Por Ivan Pinheiro Machado

Chester Himes era negro e marginal. Não por acaso ficou conhecido como um dos grandes escritores do gênero “noir”. Esta palavra remete ao “sombrio” e foi cunhada na França para batizar romances policiais, digamos assim, mais literários. São histórias protagonizadas por personagens ambíguos, em tramas banais, contracenando num mundo hipócrita e duro, habitado por perdedores, delinquentes, aproveitadores, escroques de todos os tipos e dois ou três sujeitos que valem a pena. A esse gênero, que reúne personagens antológicos como os detetives Philipe Marlowe, de Raymond Chandler, Sam Spade, de Dashiell Hammet, e Lew Archer, de Ross Macdonald, Chester Himes agregou sua dupla Jones Coveiro e Ed Caixão, detetives da delegacia mais animada do Harlem dos velhos tempos. Só que Coveiro e Caixão são negros, numa época em que ser negro não era exatamente como é nos tempos de Barack Obama.

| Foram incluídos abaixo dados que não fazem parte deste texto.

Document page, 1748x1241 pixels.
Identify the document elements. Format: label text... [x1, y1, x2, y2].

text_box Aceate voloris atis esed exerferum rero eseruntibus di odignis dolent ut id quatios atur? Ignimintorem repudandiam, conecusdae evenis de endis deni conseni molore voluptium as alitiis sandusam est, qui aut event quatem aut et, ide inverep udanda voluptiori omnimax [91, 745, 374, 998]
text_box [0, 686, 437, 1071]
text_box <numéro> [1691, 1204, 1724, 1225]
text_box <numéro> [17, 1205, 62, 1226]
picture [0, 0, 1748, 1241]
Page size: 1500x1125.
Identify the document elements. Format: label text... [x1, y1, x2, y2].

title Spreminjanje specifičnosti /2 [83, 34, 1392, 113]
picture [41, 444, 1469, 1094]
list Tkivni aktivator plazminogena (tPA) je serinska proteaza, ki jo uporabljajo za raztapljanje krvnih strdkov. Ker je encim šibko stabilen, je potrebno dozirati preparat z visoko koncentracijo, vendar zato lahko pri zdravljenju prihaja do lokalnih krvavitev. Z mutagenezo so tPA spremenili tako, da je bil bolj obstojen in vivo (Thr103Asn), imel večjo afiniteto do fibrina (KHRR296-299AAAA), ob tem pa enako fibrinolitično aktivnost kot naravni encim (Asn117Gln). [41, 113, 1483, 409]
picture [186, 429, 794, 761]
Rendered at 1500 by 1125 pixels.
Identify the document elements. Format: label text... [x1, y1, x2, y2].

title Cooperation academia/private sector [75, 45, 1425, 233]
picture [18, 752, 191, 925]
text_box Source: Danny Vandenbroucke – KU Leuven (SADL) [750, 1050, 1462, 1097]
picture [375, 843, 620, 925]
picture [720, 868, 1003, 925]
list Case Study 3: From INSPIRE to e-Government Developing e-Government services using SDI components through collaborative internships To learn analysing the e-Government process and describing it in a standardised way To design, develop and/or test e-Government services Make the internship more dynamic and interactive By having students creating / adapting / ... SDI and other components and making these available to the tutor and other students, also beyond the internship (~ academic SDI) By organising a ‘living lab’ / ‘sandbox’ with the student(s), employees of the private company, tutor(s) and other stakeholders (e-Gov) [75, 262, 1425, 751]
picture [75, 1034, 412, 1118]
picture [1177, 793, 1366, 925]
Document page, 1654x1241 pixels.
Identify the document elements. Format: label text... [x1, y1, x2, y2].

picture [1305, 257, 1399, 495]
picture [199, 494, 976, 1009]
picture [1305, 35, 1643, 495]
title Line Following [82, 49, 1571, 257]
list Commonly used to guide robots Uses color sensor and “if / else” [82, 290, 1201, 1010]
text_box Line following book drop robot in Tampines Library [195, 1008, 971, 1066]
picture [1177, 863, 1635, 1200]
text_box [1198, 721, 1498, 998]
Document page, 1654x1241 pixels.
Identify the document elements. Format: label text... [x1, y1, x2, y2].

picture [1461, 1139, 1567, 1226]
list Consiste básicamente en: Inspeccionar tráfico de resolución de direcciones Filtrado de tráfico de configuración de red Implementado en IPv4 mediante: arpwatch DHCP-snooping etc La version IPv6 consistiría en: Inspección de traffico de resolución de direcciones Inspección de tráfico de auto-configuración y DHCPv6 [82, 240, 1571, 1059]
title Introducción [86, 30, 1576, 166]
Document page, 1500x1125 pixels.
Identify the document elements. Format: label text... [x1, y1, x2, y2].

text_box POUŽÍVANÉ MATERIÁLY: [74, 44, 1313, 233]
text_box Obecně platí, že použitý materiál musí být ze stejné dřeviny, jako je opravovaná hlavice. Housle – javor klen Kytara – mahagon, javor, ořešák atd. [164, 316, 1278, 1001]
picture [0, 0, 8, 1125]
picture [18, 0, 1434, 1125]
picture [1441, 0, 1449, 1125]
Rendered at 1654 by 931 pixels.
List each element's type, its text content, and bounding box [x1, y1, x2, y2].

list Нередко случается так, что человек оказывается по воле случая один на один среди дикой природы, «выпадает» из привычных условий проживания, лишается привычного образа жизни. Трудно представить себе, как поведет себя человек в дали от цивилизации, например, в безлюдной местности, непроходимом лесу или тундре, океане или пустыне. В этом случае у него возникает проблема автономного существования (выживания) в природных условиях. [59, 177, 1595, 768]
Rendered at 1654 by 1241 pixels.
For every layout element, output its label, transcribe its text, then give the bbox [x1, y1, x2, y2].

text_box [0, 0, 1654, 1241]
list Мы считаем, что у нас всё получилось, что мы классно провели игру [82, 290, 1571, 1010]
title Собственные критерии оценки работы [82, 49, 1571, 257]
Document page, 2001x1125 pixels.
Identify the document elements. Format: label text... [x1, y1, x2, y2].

O Harlem era um gueto maldito na ponta norte de Manhatan, controlado por traficantes, cafetões, jogadores e seres afins. Decididamente não era um lugar para amadores. Chester Himes soube como niguém captar o clima, a atmosfera complexa e perigosa do Harlem. A sensualidade do blues é combinada com o ceticismo desolado de Jones Coveiro e Ed Caixão, submetidos a realidade precária e violenta de um lugar abandonado pela América branca e protestante. Considerado um dos grandes escritores americanos do século passado, Himes enfrentou em seus livros a realidade racista dos anos 50, o dilema vivido pelos detetives num lugar onde só “negro podia prender negro”. Seus livros são documentos pungentes onde ele desnuda sem perdão esse lado sombrio da América pós-guerra.

Muito antes de se tornar um famoso romancista, Himes foi um criminoso. Em novembro de 1928, roubou um Cadillac, dinheiro e algumas joias de um casal de idosos em Ohio. Preso aos 19 anos, teve de cumprir pena por roubo a mão armada por sete anos e meio. Foi durante esse período que começou a escrever. Suas histórias foram publicadas em diversos periódicos norte-americanos, como Atlanta Daily World e Esquire. Seu primeiro romance publicado, If He Hollers, Let Him Go (1945), já tem o racismo como tema central. Foi ignorado no seu país e celebrado no exterior, sobretudo na França. Em meados da década de 1950, exilou-se em Paris, onde conviveu com os também escritores negros, norte-americanos e expatriados James Baldwin, Ralph Ellison e Richard Wright. Foi de lá que escreveu e publicou, em 1957, For Love of Imabelle (posteriormente rebatizado de A Rage in Harlem e publicado pela L&PM Editores como A maldição do dinheiro), o primeiro de nove thrillers passados no Harlem com Coveiro e Caixão como protagonistas. A série teve enorme sucesso. Entre seus títulos mais conhecidos estão O Harlem é escuro (Blind Man with a Pistol), A louca matança (The Crazy Kill), Um jeito tranquilo de matar (The Real Cool Killers), todos publicados na Coleção L&PM Pocket, além de Cotton comes to Harlem The Heat’s On. Dois de seus livros foram adaptados para o cinema: Cotton Comes to Harlem, dirigido por Ossie Davis em 1970 (trailer abaixo), e A maldição do dinheiro, estrelado por Gregory Hines e Danny Glover em 1991.